Radovan Karadzic, former Bosnian Serb leader, began his defense Tuesday against war crime charges for his actions during the Balkan wars, ABC News reported.

Karadzic's trial is held at the International Criminal Tribunal for the Former Yugoslavia at The Hague in the Netherlands, the Cable News Network reported. Karadzic is accused of "ethnically cleansing" regions claimed to be Serbian of Muslims and Croatians, CNN reported. He will also defend himself against charges of annihilating 7,000 Muslims in a camp at Srebrenica and killing 12,000 civilians during the siege of Sarajevo, ABC News reported.

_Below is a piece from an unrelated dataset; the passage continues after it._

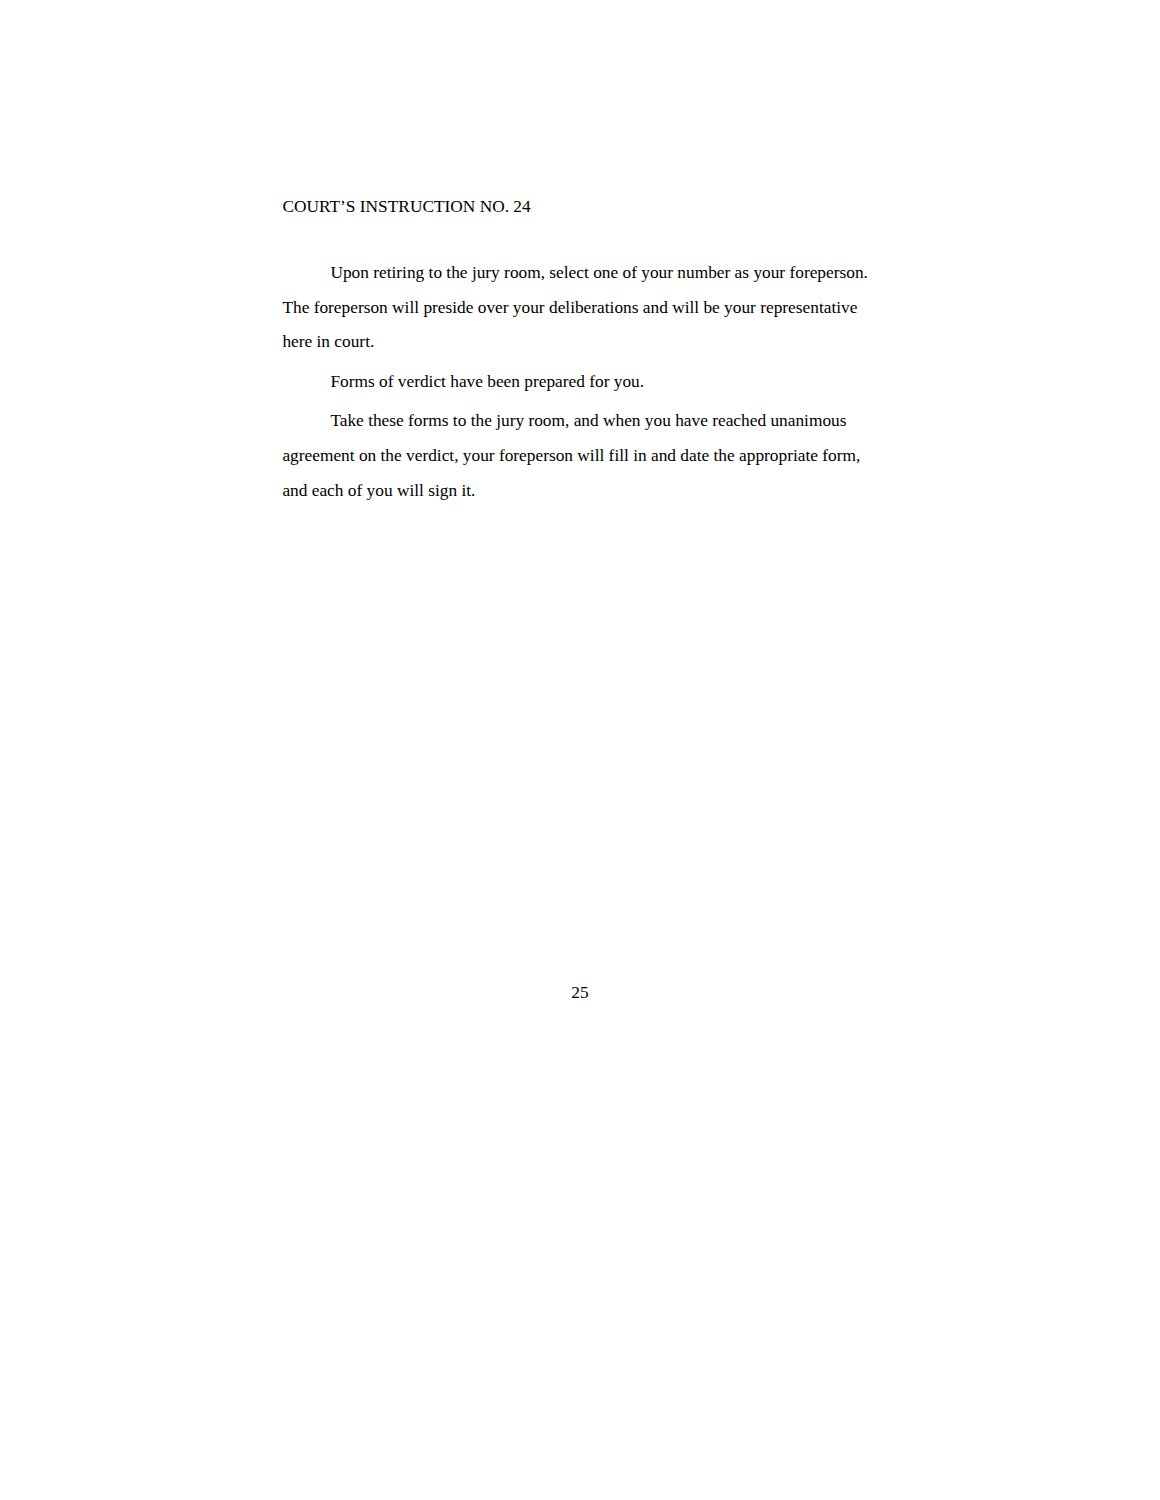COURT’S INSTRUCTION NO. 24
Upon retiring to the jury room, select one of your number as your foreperson. The foreperson will preside over your deliberations and will be your representative here in court.
Forms of verdict have been prepared for you.
Take these forms to the jury room, and when you have reached unanimous agreement on the verdict, your foreperson will fill in and date the appropriate form, and each of you will sign it.
25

The early 1900s split of multiethnic communist Yugoslavia led to one of the grisliest conflict in Europe since WWII. ICTY head of communications, Nerma Jelacic,, said an estimated 140,000 people died in the wars, CNN reported.
At court, Karadzic said the media invented charges against him and that the number of reported victims were three to four time too high, ABC News reported.
Karadzic said his ethnic rivals plotted the violence but he "did everything within human power to avoid the war and to reduce the human suffering of all civilians," CNN reported.
"I should have been rewarded for all the good things that I've done," Karadzic said, CNN reported.
Karadzic was indicted in 1995. In 2008 he was captured in Belgrade, Serbia, after disguising himself and practicing alternative medicine in the Serbian capital for over a decade, CNN reported.
The presiding judge O-Gon Kwon of Korea has granted Karadzic 300 hours to defend himself during which time Karadzic plans to call 300 witnesses, ABC News reported.
The Karadzic gave his opening statements in March 2010, and the trial is expected to end in 2014, CNN reported.